• [DATA MASUKAN]:

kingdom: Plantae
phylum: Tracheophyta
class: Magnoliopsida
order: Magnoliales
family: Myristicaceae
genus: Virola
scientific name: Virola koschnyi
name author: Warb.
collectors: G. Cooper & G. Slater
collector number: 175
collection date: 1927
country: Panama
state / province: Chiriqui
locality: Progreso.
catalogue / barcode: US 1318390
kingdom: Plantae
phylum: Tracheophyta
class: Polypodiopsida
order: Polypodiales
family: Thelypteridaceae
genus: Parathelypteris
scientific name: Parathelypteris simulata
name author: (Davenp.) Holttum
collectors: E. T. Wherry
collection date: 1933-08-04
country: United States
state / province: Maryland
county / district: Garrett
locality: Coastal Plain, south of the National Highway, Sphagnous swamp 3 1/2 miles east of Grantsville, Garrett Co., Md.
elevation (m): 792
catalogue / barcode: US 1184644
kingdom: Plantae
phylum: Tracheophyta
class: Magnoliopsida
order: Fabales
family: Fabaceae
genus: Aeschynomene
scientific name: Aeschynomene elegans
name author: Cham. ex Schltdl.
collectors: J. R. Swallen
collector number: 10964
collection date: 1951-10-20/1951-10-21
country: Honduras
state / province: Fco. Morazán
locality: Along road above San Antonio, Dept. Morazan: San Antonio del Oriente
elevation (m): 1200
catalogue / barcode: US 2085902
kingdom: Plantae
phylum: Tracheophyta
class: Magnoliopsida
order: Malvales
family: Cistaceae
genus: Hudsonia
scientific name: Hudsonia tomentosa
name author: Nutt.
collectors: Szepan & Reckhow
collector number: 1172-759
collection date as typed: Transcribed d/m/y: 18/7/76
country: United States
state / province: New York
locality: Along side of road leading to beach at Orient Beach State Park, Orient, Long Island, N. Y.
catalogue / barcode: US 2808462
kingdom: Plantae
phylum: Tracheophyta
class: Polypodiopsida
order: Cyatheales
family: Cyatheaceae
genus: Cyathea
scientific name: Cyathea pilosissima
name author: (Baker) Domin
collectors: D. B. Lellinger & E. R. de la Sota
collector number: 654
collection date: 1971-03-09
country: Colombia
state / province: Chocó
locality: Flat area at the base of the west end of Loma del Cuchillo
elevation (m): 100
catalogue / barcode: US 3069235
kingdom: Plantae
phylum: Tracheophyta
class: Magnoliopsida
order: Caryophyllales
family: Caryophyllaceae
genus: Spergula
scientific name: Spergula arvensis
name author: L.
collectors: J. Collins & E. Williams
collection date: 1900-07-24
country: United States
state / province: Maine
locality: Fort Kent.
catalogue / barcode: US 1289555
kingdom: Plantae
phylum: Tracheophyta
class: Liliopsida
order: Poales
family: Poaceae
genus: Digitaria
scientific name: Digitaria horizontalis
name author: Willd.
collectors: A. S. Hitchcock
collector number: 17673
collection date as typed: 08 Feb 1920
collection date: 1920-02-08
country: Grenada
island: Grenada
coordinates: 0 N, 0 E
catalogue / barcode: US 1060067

• [DESKRIPSI TUGAS]: Salin kembali seluruh baris di atas tanpa mengubah satu huruf atau tanda baca pun.

• [JAWABAN TERTULIS]:
kingdom: Plantae
phylum: Tracheophyta
class: Magnoliopsida
order: Magnoliales
family: Myristicaceae
genus: Virola
scientific name: Virola koschnyi
name author: Warb.
collectors: G. Cooper & G. Slater
collector number: 175
collection date: 1927
country: Panama
state / province: Chiriqui
locality: Progreso.
catalogue / barcode: US 1318390
kingdom: Plantae
phylum: Tracheophyta
class: Polypodiopsida
order: Polypodiales
family: Thelypteridaceae
genus: Parathelypteris
scientific name: Parathelypteris simulata
name author: (Davenp.) Holttum
collectors: E. T. Wherry
collection date: 1933-08-04
country: United States
state / province: Maryland
county / district: Garrett
locality: Coastal Plain, south of the National Highway, Sphagnous swamp 3 1/2 miles east of Grantsville, Garrett Co., Md.
elevation (m): 792
catalogue / barcode: US 1184644
kingdom: Plantae
phylum: Tracheophyta
class: Magnoliopsida
order: Fabales
family: Fabaceae
genus: Aeschynomene
scientific name: Aeschynomene elegans
name author: Cham. ex Schltdl.
collectors: J. R. Swallen
collector number: 10964
collection date: 1951-10-20/1951-10-21
country: Honduras
state / province: Fco. Morazán
locality: Along road above San Antonio, Dept. Morazan: San Antonio del Oriente
elevation (m): 1200
catalogue / barcode: US 2085902
kingdom: Plantae
phylum: Tracheophyta
class: Magnoliopsida
order: Malvales
family: Cistaceae
genus: Hudsonia
scientific name: Hudsonia tomentosa
name author: Nutt.
collectors: Szepan & Reckhow
collector number: 1172-759
collection date as typed: Transcribed d/m/y: 18/7/76
country: United States
state / province: New York
locality: Along side of road leading to beach at Orient Beach State Park, Orient, Long Island, N. Y.
catalogue / barcode: US 2808462
kingdom: Plantae
phylum: Tracheophyta
class: Polypodiopsida
order: Cyatheales
family: Cyatheaceae
genus: Cyathea
scientific name: Cyathea pilosissima
name author: (Baker) Domin
collectors: D. B. Lellinger & E. R. de la Sota
collector number: 654
collection date: 1971-03-09
country: Colombia
state / province: Chocó
locality: Flat area at the base of the west end of Loma del Cuchillo
elevation (m): 100
catalogue / barcode: US 3069235
kingdom: Plantae
phylum: Tracheophyta
class: Magnoliopsida
order: Caryophyllales
family: Caryophyllaceae
genus: Spergula
scientific name: Spergula arvensis
name author: L.
collectors: J. Collins & E. Williams
collection date: 1900-07-24
country: United States
state / province: Maine
locality: Fort Kent.
catalogue / barcode: US 1289555
kingdom: Plantae
phylum: Tracheophyta
class: Liliopsida
order: Poales
family: Poaceae
genus: Digitaria
scientific name: Digitaria horizontalis
name author: Willd.
collectors: A. S. Hitchcock
collector number: 17673
collection date as typed: 08 Feb 1920
collection date: 1920-02-08
country: Grenada
island: Grenada
coordinates: 0 N, 0 E
catalogue / barcode: US 1060067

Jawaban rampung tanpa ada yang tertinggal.